Pig Sus scrofa f domestica

The domestic pig was likely domesticated after cattle. It is omnivorous (as humans are), and is exceedingly intelligent. The number of domestic pigs is estimated at nearly 913 million worldwide. The only places they are not bred are in unsuitable climate areas (tropics, polar areas) and in Israel and

Islamic countries, where eating pork is forbidden by religion. The pig is bred only for its meat and fat, although leather is a secondary product.

The progenitor of the domestic animal is the wild boar (Sus scrofa), which lived in a large area from western Europe and north Africa to Southeast Asia. A range of subspecies evolved, of which two were domesticated, the European wild boar (S. s. scrofa) and the Asian banded boar (S. s. vittatus).
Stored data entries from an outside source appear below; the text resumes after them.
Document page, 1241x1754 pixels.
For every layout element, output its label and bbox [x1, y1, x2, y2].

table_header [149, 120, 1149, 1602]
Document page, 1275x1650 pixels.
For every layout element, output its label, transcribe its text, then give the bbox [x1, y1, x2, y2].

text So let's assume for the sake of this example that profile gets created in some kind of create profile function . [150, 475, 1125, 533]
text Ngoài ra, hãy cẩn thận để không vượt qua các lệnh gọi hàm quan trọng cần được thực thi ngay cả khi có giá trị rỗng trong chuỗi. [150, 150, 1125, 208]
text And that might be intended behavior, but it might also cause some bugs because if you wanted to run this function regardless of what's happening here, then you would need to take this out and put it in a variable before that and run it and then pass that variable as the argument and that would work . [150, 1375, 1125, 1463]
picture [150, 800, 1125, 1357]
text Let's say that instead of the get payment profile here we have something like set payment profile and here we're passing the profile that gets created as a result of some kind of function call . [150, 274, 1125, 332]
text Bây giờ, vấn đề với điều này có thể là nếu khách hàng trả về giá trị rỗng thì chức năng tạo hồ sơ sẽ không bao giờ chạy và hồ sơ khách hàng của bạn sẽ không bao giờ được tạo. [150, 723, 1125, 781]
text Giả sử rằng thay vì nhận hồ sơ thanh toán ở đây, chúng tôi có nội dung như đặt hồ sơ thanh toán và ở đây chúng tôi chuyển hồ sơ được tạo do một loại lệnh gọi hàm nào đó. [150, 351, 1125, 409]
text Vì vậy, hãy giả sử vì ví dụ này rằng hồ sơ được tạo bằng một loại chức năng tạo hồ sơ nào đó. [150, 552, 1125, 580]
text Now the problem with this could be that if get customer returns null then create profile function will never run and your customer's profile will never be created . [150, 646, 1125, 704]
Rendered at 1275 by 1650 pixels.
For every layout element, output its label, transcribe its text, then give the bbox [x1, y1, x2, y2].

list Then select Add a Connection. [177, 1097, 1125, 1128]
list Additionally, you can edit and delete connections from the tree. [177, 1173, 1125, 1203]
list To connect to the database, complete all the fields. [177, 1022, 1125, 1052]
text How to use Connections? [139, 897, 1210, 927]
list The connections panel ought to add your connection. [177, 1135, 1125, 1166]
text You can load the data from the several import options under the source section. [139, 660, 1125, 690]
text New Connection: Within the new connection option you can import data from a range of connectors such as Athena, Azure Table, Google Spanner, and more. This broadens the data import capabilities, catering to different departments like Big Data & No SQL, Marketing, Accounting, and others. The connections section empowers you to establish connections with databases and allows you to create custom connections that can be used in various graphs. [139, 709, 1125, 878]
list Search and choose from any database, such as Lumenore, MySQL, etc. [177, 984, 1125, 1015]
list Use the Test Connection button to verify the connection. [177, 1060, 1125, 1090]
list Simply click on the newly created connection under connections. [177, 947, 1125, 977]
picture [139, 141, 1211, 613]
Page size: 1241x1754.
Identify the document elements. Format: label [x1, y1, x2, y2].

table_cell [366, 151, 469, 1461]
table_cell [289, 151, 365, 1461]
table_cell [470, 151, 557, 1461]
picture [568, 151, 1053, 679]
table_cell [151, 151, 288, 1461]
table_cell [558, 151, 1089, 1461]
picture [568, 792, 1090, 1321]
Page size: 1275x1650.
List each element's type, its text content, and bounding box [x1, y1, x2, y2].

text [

The next two species domesticated in Southeast Asia were the Sulawesi wild boar (S. celebensis) and the Philippine warty pig (S. phiilippensis).

Wild boar domestication dates from 7000 to 6000 B.C. One of the important preconditions of this process was sedentary civilization because, unlike sheep, goats, and cattle, pigs are not able to live a nomadic life. Pig domestication occurred independently in two or maybe more places, partly because of how relatively easy pigs are to tame. The first domestic centers (6500 B.C.) were in western Asia, India, and some islands. From there, domesticated pigs were moved into China, Egypt, and farther into Africa. The second center of domestication from 5000 B.C. lies in northern Europe by the Baltic Sea. The third important area was the Mediterranean.

Domestic pigs came to the New world with European settlers. Sailors also left them on islands. Other feral populations developed in South and Central America, Australia, and New Zealand. As feral goats do, the pigs destroy specialized island fauna and flora.